As the work’s subtitle suggests, Anderson has drawn on a wealth of traditional German Christmas songs. Whilst these melodies rarely rise to the surface of the music, their spirit, their varying and lively contours, and their texts nevertheless leave a strong imprint on its every bar. Perhaps as a response to the formidable capabilities of the Ardittis, the work is Anderson’s most ambitious exploration of unconventional tuning systems to date, drawing much of its character from the rich sonorities of church bells which also underpin his orchestral works Symphony (2003) and Eden (2005).
The work was commissioned by Santa Fe Chamber Music Festival, La Jolla Music Society for SummerFest, Stiftung Berliner Philharmoniker and Wigmore Hall, with the support of André Hoffmann, President of the Fondation Hoffmann, a Swiss grant-making foundation. The US premiere takes place in August with the FLUX Quartet and the German premiere by the Arditti Quartet follows later this autumn.
‘ a remarkable, immensely demanding piece. Its sheer richness, range of expression and intensity suggest that perhaps the opera [Thebans] was a musical watershed for the composer, and that achieving it has opened up a whole new range of musical possibilities… [Sound spectra] colour and flavour the music in an indefinable way, adding an elusive dimension to Anderson's fiercely demanding quartet writing.’

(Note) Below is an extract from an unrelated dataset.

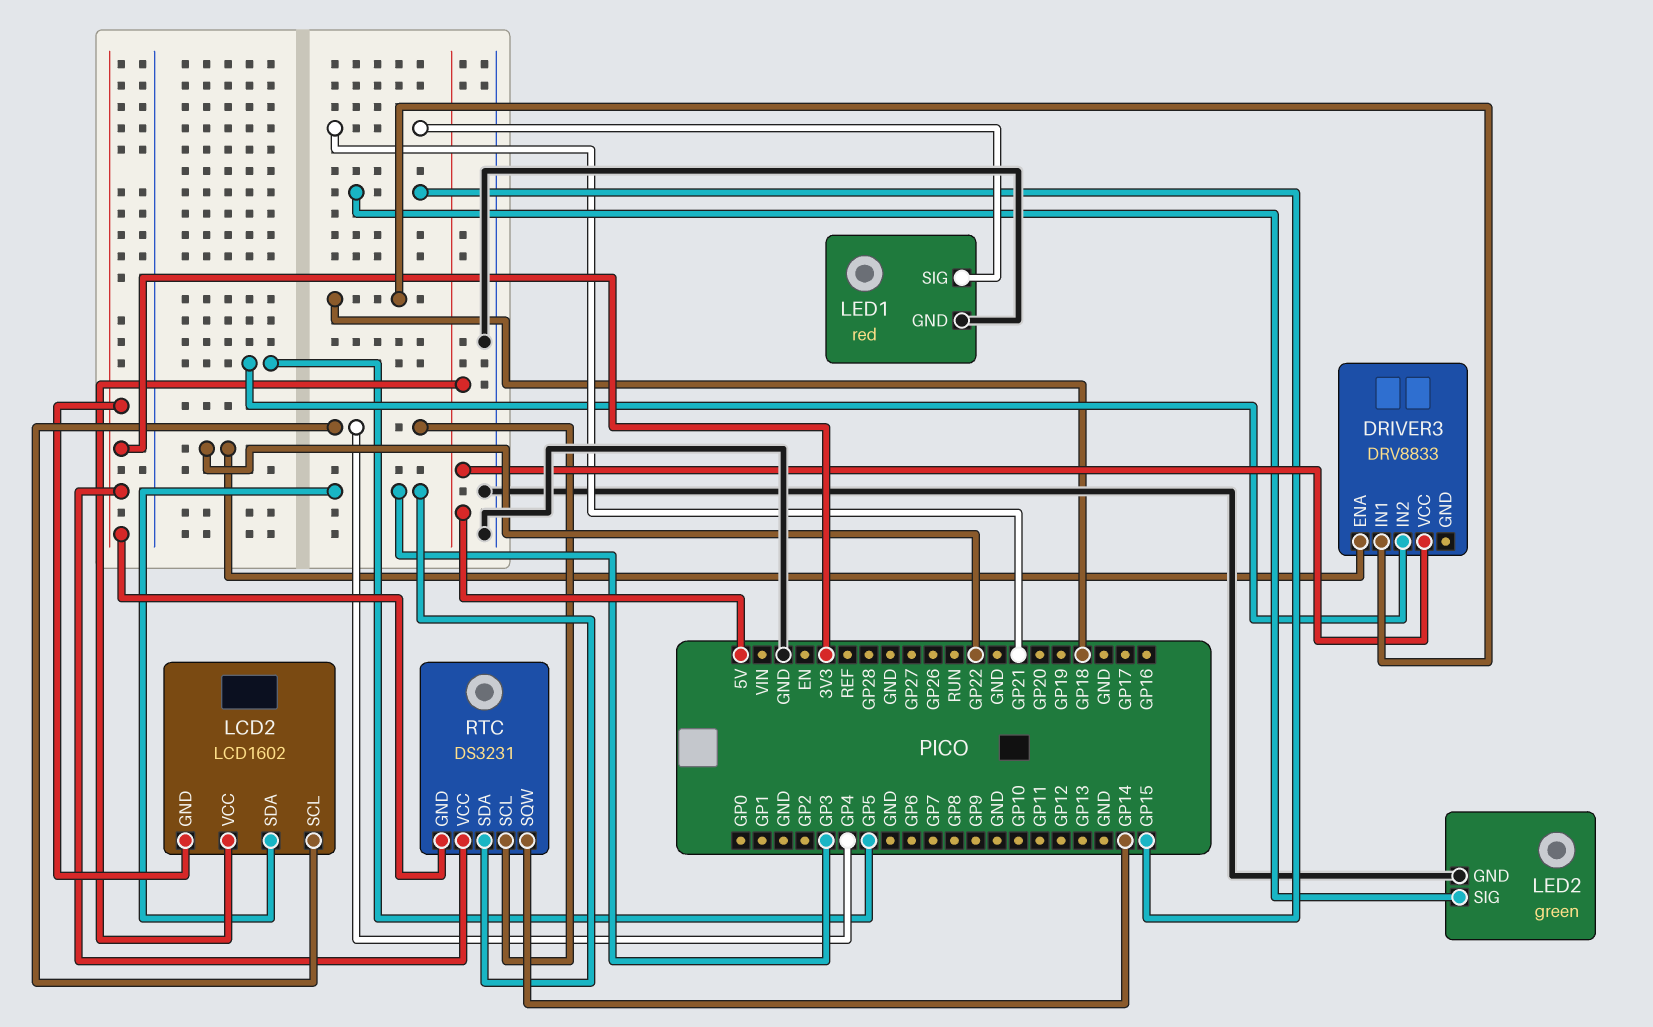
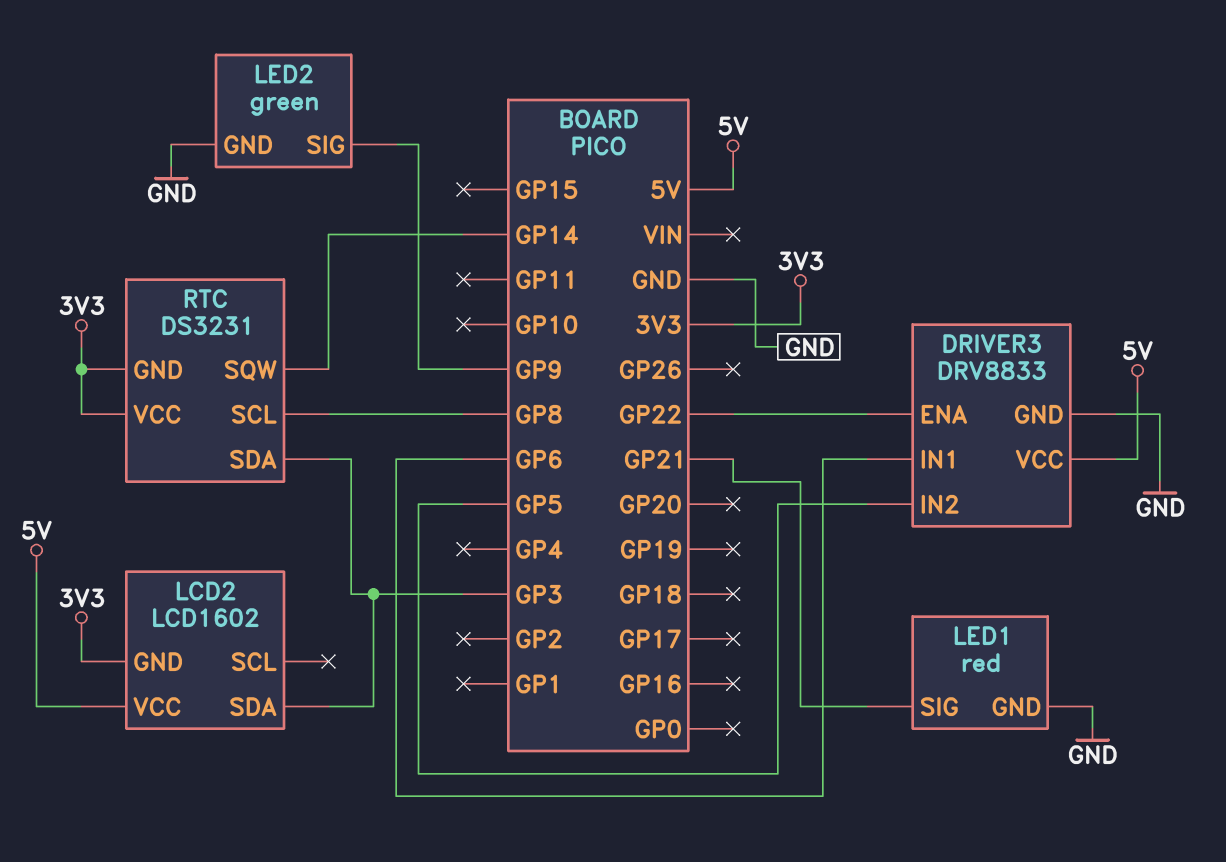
DRIVER3 pin GND: none -> GND
DRIVER3 pin IN1: GP18 -> GP6
LCD2 pin SCL: GP4 -> none
LED2 pin SIG: GP15 -> GP9
RTC pin SCL: GP4 -> GP8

The Guardian (Andrew Clements), 16 May 2014
‘The music has a light touch, using non-standard tuning and effects such as “vertical bowing” to create a world of reflections where nothing is quite as it seems. The carols emerge as glimpses of something substantial in a prism of flickering lights; or the echoes of distant bells delicately ringing in the season; or, at the end, a nostalgic epilogue that evaporates into a haze of tremolos, pizzicatos and harmonics. There are seven movements, totalling not much more than a quarter of an hour, so the overall effect is rather fragmentary, but the quartet creates an alluring world of its own. It is getting on for 20 years since the ever expert Arditti Quartet suggested to Anderson that he should write a work for them. They should feel it was worth the wait.’